§ **PROBLEM**
Rewrite the records below, putting "the next Spider-Man film" in place of "Spider-Man: Brand New Day" wherever it appears and keeping everything else the same.

### TASK DATA

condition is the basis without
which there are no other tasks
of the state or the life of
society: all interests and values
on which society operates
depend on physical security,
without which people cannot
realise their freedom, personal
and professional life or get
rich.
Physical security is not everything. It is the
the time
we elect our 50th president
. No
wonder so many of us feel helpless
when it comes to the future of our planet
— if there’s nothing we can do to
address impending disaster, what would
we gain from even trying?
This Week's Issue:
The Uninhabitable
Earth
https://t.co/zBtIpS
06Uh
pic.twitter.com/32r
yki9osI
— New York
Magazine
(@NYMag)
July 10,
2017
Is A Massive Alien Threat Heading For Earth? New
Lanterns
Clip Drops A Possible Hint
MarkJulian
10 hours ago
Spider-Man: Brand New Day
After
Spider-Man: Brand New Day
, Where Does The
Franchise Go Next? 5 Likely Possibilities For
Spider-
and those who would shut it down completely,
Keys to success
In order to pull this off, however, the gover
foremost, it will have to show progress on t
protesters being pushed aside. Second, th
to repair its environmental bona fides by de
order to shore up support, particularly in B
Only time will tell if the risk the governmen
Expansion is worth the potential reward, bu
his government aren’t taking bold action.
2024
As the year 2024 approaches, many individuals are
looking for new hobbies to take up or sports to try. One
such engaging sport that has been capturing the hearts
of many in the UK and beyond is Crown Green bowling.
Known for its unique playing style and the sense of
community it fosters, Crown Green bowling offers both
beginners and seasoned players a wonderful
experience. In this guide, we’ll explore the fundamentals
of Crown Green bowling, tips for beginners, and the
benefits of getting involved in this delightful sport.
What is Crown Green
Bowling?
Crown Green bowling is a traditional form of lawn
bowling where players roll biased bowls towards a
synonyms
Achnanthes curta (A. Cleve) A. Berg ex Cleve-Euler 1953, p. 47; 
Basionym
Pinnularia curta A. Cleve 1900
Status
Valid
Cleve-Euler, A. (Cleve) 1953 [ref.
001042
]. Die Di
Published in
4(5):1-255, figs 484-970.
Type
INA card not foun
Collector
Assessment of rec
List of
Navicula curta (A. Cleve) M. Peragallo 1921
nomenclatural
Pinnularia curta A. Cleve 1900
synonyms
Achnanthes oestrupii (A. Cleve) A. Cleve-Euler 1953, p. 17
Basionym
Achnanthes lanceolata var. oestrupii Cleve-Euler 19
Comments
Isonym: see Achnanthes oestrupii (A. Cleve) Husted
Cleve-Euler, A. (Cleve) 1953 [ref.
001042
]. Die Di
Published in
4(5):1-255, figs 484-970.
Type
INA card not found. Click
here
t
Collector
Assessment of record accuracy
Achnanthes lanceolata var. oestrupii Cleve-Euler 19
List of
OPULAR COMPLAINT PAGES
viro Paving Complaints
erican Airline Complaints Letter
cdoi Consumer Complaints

######

§ **RESPONSE TO THE TASK**
condition is the basis without
which there are no other tasks
of the state or the life of
society: all interests and values
on which society operates
depend on physical security,
without which people cannot
realise their freedom, personal
and professional life or get
rich.
Physical security is not everything. It is the
the time
we elect our 50th president
. No
wonder so many of us feel helpless
when it comes to the future of our planet
— if there’s nothing we can do to
address impending disaster, what would
we gain from even trying?
This Week's Issue:
The Uninhabitable
Earth
https://t.co/zBtIpS
06Uh
pic.twitter.com/32r
yki9osI
— New York
Magazine
(@NYMag)
July 10,
2017
Is A Massive Alien Threat Heading For Earth? New
Lanterns
Clip Drops A Possible Hint
MarkJulian
10 hours ago
the next Spider-Man film
After
the next Spider-Man film
, Where Does The
Franchise Go Next? 5 Likely Possibilities For
Spider-
and those who would shut it down completely,
Keys to success
In order to pull this off, however, the gover
foremost, it will have to show progress on t
protesters being pushed aside. Second, th
to repair its environmental bona fides by de
order to shore up support, particularly in B
Only time will tell if the risk the governmen
Expansion is worth the potential reward, bu
his government aren’t taking bold action.
2024
As the year 2024 approaches, many individuals are
looking for new hobbies to take up or sports to try. One
such engaging sport that has been capturing the hearts
of many in the UK and beyond is Crown Green bowling.
Known for its unique playing style and the sense of
community it fosters, Crown Green bowling offers both
beginners and seasoned players a wonderful
experience. In this guide, we’ll explore the fundamentals
of Crown Green bowling, tips for beginners, and the
benefits of getting involved in this delightful sport.
What is Crown Green
Bowling?
Crown Green bowling is a traditional form of lawn
bowling where players roll biased bowls towards a
synonyms
Achnanthes curta (A. Cleve) A. Berg ex Cleve-Euler 1953, p. 47; 
Basionym
Pinnularia curta A. Cleve 1900
Status
Valid
Cleve-Euler, A. (Cleve) 1953 [ref.
001042
]. Die Di
Published in
4(5):1-255, figs 484-970.
Type
INA card not foun
Collector
Assessment of rec
List of
Navicula curta (A. Cleve) M. Peragallo 1921
nomenclatural
Pinnularia curta A. Cleve 1900
synonyms
Achnanthes oestrupii (A. Cleve) A. Cleve-Euler 1953, p. 17
Basionym
Achnanthes lanceolata var. oestrupii Cleve-Euler 19
Comments
Isonym: see Achnanthes oestrupii (A. Cleve) Husted
Cleve-Euler, A. (Cleve) 1953 [ref.
001042
]. Die Di
Published in
4(5):1-255, figs 484-970.
Type
INA card not found. Click
here
t
Collector
Assessment of record accuracy
Achnanthes lanceolata var. oestrupii Cleve-Euler 19
List of
OPULAR COMPLAINT PAGES
viro Paving Complaints
erican Airline Complaints Letter
cdoi Consumer Complaints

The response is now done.